Of course, we see that this trend could be problematic in certain parts of the world, such as the Middle East. Barring significant immigration of socially liberal Jews from abroad, Israel will quickly become a more conservative country as more orthodox sects of Judaism have much higher birthrates than do secular Israelis. In a small country like Israel, the entire character of the state could change, for better or for worse.  (See “Israel and Turkey: How Changing Global Demographics are Affecting International Relations in the Middle East.“)

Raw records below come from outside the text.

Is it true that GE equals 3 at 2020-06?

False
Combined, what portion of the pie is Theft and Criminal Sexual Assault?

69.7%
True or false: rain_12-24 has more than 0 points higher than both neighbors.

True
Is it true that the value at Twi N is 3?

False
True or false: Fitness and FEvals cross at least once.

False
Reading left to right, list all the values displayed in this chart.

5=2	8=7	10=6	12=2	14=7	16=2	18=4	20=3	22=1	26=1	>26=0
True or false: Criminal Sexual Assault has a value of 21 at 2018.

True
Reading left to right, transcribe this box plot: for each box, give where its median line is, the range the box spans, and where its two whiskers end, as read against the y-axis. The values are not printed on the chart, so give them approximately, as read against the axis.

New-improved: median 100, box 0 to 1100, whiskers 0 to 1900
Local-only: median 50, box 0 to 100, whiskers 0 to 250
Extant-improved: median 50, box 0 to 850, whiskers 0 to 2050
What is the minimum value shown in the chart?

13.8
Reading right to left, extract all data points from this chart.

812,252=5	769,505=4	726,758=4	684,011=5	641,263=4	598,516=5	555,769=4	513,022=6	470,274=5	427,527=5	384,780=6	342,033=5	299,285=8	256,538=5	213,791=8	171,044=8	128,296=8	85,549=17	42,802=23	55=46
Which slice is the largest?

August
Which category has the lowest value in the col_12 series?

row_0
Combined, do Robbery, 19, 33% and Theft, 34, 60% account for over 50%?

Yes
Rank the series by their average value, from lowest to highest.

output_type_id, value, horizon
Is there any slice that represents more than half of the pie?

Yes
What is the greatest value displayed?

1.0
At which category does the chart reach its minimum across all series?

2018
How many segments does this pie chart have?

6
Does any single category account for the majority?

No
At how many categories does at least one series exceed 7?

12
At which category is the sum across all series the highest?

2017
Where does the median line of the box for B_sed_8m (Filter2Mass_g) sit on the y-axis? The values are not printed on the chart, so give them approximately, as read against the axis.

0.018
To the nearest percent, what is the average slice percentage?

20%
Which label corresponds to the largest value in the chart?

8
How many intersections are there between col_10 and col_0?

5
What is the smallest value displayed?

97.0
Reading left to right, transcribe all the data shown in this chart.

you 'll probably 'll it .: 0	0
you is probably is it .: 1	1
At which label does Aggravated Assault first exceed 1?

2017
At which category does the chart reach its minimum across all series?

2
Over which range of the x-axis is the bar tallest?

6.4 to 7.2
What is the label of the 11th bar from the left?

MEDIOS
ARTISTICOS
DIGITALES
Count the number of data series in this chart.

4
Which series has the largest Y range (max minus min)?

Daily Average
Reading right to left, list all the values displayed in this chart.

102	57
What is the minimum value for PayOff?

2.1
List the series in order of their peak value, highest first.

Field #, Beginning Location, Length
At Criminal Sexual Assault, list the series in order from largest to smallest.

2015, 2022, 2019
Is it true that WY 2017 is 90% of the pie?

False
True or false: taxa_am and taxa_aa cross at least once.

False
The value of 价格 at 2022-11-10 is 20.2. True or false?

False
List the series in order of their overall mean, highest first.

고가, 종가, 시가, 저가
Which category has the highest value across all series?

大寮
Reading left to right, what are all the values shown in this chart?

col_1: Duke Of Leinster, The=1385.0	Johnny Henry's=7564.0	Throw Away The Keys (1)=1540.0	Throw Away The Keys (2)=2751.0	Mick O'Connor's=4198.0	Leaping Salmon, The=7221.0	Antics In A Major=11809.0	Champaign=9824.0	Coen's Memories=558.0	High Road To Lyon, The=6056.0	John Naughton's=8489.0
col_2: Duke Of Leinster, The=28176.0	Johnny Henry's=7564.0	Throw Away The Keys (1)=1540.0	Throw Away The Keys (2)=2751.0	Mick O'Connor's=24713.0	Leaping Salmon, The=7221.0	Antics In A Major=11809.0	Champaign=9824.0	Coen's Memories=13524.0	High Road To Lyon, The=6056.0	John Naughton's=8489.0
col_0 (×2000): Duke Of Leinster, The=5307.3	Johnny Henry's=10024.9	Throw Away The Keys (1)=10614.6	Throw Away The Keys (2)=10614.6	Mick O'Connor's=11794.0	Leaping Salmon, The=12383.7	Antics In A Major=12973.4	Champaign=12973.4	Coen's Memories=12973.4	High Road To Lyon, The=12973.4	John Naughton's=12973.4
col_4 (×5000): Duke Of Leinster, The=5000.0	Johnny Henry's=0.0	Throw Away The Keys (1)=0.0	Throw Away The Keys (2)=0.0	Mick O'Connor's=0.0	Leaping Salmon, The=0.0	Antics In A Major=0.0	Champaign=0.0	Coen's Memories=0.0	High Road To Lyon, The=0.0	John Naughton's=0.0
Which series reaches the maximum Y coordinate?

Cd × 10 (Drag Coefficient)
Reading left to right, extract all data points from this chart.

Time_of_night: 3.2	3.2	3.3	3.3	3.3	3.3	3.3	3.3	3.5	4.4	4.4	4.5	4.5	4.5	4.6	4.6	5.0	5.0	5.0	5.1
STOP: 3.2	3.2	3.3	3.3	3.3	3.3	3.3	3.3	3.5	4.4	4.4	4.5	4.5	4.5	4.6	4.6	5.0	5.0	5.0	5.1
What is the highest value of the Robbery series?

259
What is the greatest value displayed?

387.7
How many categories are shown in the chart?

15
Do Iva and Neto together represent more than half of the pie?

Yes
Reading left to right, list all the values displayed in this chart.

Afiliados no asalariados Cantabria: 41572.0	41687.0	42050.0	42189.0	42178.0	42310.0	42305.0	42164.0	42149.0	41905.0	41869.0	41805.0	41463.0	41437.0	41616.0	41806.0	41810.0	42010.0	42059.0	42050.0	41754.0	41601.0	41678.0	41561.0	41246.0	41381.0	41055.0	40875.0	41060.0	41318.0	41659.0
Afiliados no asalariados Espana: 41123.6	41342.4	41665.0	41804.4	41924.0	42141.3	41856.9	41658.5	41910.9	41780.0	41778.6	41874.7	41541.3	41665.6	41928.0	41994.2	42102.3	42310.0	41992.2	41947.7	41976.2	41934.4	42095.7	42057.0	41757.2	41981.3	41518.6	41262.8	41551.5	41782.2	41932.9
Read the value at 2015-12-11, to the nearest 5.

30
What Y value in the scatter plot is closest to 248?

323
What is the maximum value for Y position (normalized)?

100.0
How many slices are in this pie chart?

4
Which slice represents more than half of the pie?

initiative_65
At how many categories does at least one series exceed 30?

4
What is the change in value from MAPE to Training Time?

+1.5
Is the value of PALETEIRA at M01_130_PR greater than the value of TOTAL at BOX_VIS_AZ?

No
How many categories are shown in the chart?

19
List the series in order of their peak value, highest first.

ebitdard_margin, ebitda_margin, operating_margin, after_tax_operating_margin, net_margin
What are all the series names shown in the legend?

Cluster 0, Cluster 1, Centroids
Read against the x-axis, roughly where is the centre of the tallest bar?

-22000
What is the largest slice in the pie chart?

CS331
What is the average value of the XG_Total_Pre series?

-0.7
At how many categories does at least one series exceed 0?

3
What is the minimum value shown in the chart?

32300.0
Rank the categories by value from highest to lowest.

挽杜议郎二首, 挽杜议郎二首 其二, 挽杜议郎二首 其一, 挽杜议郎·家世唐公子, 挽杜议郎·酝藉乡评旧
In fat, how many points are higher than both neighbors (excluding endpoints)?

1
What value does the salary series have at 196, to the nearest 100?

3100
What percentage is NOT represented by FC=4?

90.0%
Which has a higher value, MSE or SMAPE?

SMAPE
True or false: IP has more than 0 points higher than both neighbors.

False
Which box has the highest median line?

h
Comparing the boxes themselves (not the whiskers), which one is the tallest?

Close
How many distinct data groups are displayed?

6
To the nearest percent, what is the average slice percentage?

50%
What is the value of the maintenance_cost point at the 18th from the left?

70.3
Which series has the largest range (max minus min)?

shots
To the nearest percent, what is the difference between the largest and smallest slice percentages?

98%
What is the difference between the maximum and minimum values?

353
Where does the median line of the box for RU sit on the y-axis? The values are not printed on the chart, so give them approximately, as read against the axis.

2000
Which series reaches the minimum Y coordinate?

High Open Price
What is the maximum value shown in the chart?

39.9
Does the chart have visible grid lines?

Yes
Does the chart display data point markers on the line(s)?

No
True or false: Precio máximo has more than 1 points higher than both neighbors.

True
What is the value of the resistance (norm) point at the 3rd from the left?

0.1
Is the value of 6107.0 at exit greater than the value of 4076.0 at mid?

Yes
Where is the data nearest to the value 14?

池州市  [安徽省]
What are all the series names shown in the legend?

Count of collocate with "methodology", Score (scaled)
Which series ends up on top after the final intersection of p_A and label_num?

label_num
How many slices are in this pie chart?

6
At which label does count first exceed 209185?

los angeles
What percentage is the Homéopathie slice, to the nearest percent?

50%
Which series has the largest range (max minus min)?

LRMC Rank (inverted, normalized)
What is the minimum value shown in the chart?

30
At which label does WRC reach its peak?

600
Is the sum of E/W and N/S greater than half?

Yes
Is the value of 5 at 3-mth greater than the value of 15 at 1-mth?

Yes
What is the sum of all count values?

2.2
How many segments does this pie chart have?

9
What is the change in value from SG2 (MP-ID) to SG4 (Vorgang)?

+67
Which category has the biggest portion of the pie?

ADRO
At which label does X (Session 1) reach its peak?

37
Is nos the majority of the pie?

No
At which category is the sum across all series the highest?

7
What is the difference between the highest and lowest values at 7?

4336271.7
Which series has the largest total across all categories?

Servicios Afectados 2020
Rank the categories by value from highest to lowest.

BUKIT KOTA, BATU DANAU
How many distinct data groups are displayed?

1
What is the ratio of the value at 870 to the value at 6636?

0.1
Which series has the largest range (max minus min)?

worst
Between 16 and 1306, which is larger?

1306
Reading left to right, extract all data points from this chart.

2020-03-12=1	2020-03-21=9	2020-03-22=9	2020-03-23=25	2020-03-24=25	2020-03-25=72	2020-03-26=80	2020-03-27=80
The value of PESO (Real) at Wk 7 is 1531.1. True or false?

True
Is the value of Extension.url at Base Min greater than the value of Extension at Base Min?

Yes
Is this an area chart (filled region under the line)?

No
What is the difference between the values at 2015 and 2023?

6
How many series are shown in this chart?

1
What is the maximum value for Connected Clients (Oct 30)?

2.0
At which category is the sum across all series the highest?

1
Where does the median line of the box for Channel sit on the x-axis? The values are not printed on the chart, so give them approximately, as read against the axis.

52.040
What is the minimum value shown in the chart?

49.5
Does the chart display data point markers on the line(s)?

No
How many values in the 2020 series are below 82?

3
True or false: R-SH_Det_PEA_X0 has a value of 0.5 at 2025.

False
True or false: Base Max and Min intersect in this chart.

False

Likewise, the elites of many Muslim states tend to be secular, but the majorities of their populations are not. As birthrates among the secular elite have fallen to Western levels and decreased levels of infant mortality have enabled more children of the poor to survive to adulthood, the balance of power inevitably will shift. A case in point is Turkey. The Turkish state founded by Mustafa Kemal Ataturk after WWI was militantly secular. Ataturk himself made a strong effort to “de-Islamify” the country as a way of pulling it into the Western sphere. Ataturk went so far as to officially drop Arabic script from written Turkish, moving the language to a Latin-based alphabet instead. (To appreciate how truly radical this was, imagine today being told by the U.S. government that henceforth, English will be written in Japanese characters or in the Greek alphabet. Wouldn’t that be fun?)

It’s hard to imagine a time when a guy won’t be able to enjoy a drink overlooking the Bosphorus in Istanbul, but that day might come. Turkey is becoming more Islamic—not because of a shift in values among Turks but because devout families simply have more children.

Again, this is not to say that any of these trends are “bad” (unless you’re a bar owner in Turkey). Unlike the biological changes described by Cochran and Harpending, these changes are cultural and thus more capable of quicker adaptation. Devout Turks may suddenly decide that big-city living is more to their liking. At any rate, these shifts in attitudes are what they are: another chapter in human history.

We have no “call to arms” in this article. Any attempt to change demographic and cultural trends is likely to end in failure. (Just ask Vladimir Putin about his program to pay Russian women to bear children.) Our only recommendation is that you learn to view the world through a demographic lens. This is, in our view, the best way to understand the changes in the world around us and, ideally, to profit from them.